Şimdi engeller aşıldı, işin adı kondu (fâizsiz) ve danışma ile denetim mekanizması da resmen yerini aldı.
Bunlar çok önemli adımlardır.
Faizsiz finansmanın yeri yalnızca bankalar değildir, diğer alanlarda da faizsiz işlemlere imkan vernek üzere düzenlemeler yapılmakta, tedbirler alınmakta, teşviklere yer verilmektedir.
Faisiz katılım bankaları önünde Yönetmeliğe göre birçok işlem imkanı ve çeşidi vardır (Yönetmelik, Madde 19/1-10).
Bu işlemlerin başlıcaları mutad ve faizsizlik esasına uygun rutin banka hizmetleri yanında bir malı peşin alıp vadeli satmak, çeşitli ortaklıklar, malı veya hizmeti kiraya vermek, teminat ve vekalet yoluyla yatırım ve ticarettir. Bu işlemleri banka, katılım hesabı sahiplerinin veya müvekkillerin ortağı ve vekili olarak icra eder.
Son mevzuat değişikliklerine kadar aksayan bazı işlerin bundan sonra amaca daha uygun olarak yürümesinin yolu açılmış, güvencesi oluşturulmuştur.
Kaydetmek gerekir ki, amacın önündeki tek engel mevzuat boşluğu değildi, murabaha adı verilen alım satım dışındaki işlemlerin azlığının birden fazla sebebi vardı. Katılım hesabı açtıranlar (banka ile ortak iş yapmak isteyenler) vadeyi kısa tutuyorlardı, kısa zamanda kâr bekliyorlardı, zararın olmaması için en garantili işlemlere ağırlık veriliyordu…
Şimdi faizsiz katılım bankaların üst düzey yetkililerine düşen vazife uzun soluklu yatırımlar ve ortaklıklar yapabilmek için uygun fon toplamanın yollarını aramak, yeni projelere kafa yormaktır. Bu bankalara para yatıranlar da “bu yoldan bir işe, bir ticari faaliyete… ortak olduklarının” bilincinde olmalıdırlar. Bu bankaların “faizsiz” olması islâmî bir gereklilikten kaynaklanıyor. Faizin haram olduğuna inandıkları için bu bankaları seçen yatırımcılar kadar, bu bankalarla işlem (iş, ticaret, ortaklık…) yapan Müslümanların da haram, helal, hak, hukuk hassasiyetine sahip olmaları gerekiyor.
Bir örnekle şimdilik konuyu bağlayalım: Bir kişinin (olmamalı ya) hem faizci bankaya hem de faizsiz katılım bankasına borcu var diyelim; her iki borcun vadesi aynı tarihte geldiğinde, faiz ödemekten kurtulmak için birincisine borcunu ödeyip, kâr veya mülkünden biraz fedakârlıkla ödeme gücü var iken nasıl olsa onlar fark ve faiz alamazlar diye katılıma borcunu ödememesi haksızlıktır ve bu bankaları dara düşürmektir.

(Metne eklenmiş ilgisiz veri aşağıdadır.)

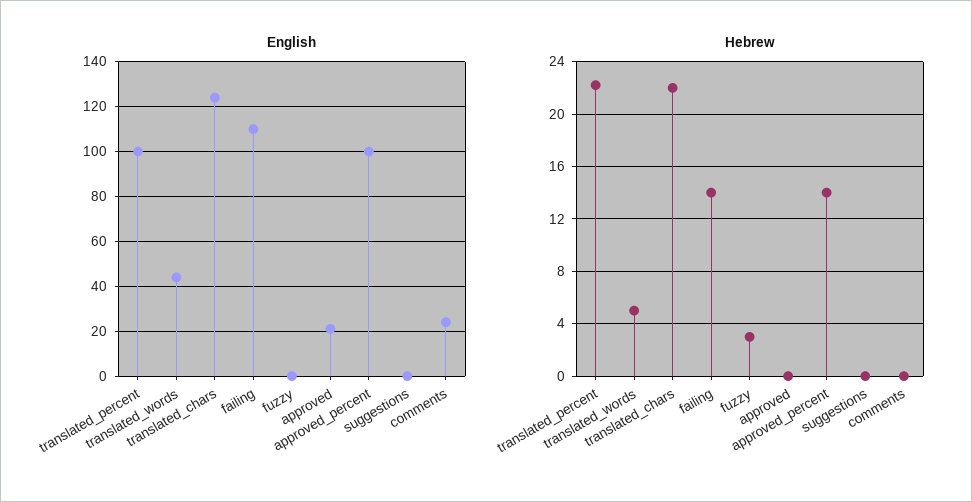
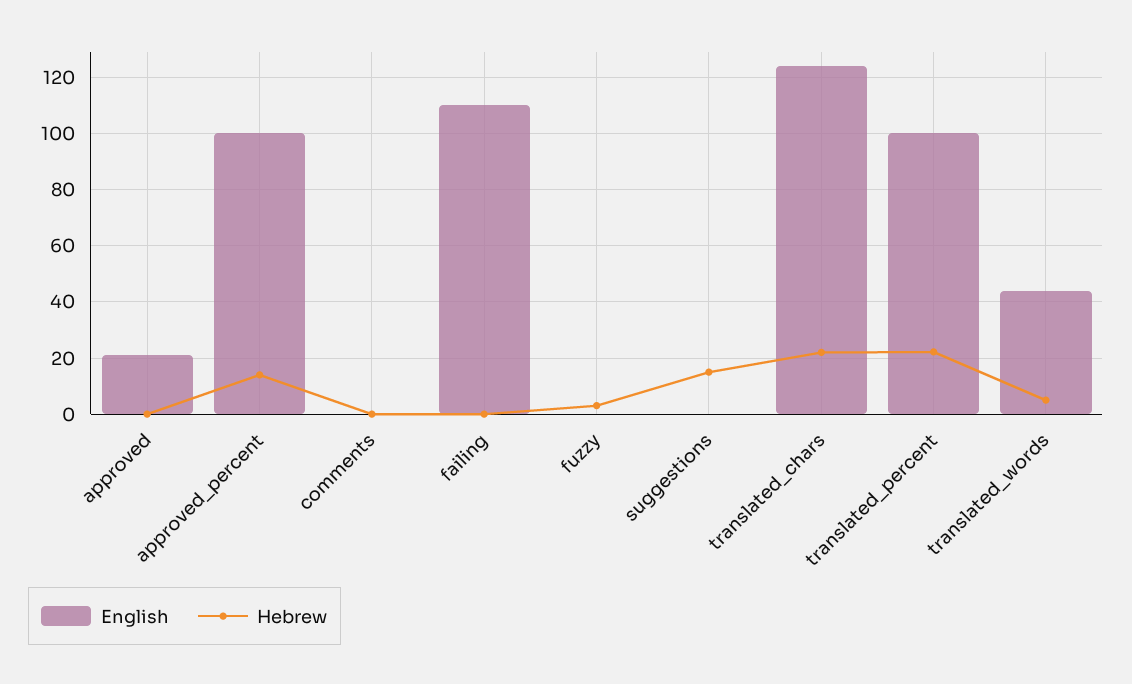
English, comments: 25 -> 0
Hebrew, failing: 14 -> 0
Hebrew, suggestions: 0 -> 15

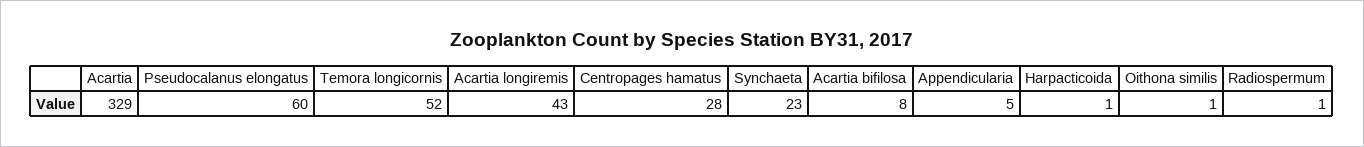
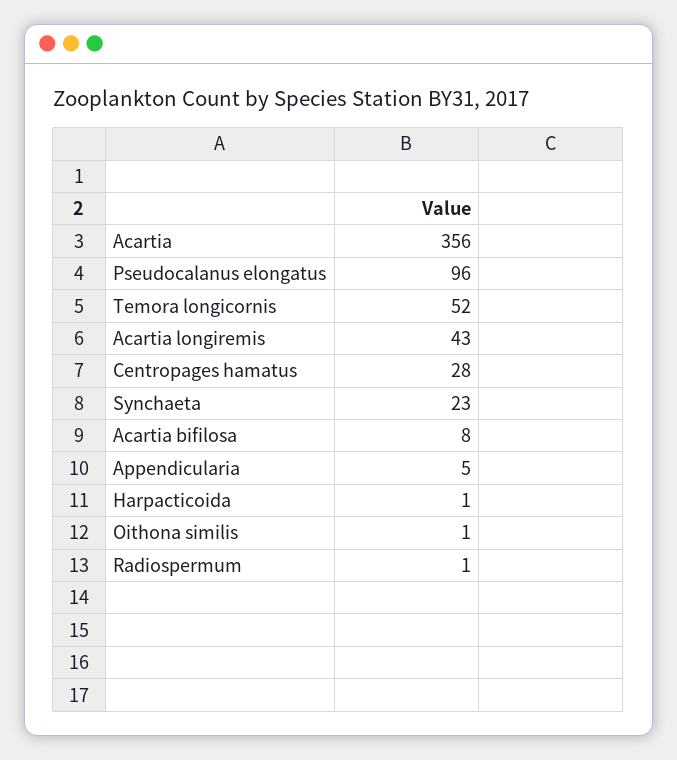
Acartia: 329 -> 356
Pseudocalanus elongatus: 60 -> 96

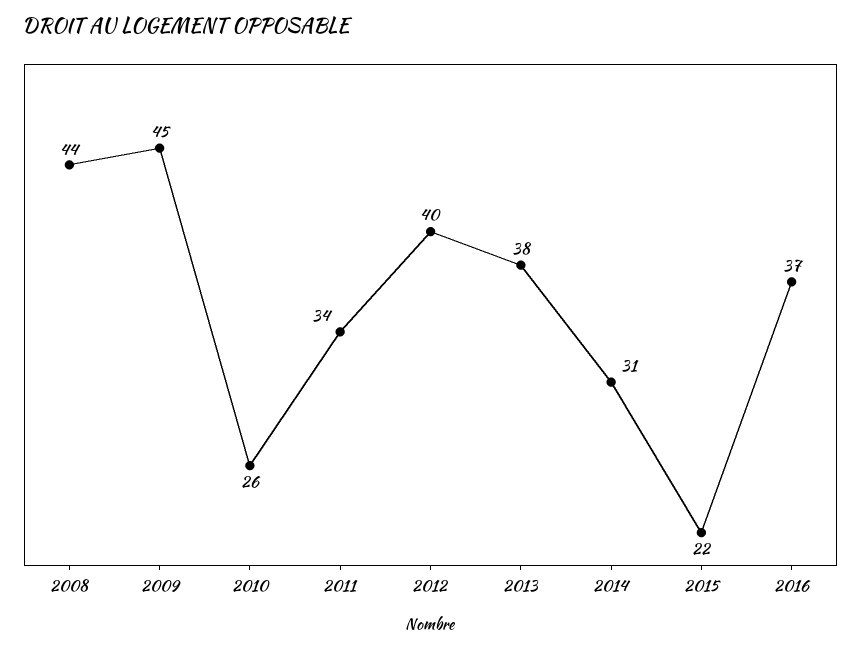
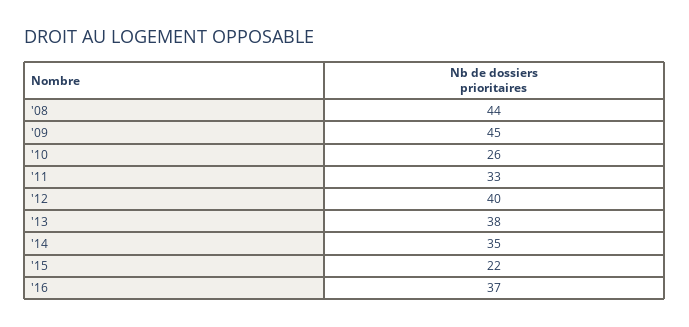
2011: 34 -> 33
2014: 31 -> 35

Katılım bankaları da önceden alınacak sağlam tedbirler ve başka tahsilat yolları bulunduğu sürece şüpheli olanları kullanarak ödeme süresini uzatmaktan uzak durmalıdırlar.
Adını bile koyamadığımız, bir ikincisini açamadığımız günlerden bugünlere geldik; şükreder, işimizi düzgün yaparsak Allah daha nice kapılar açacaktır.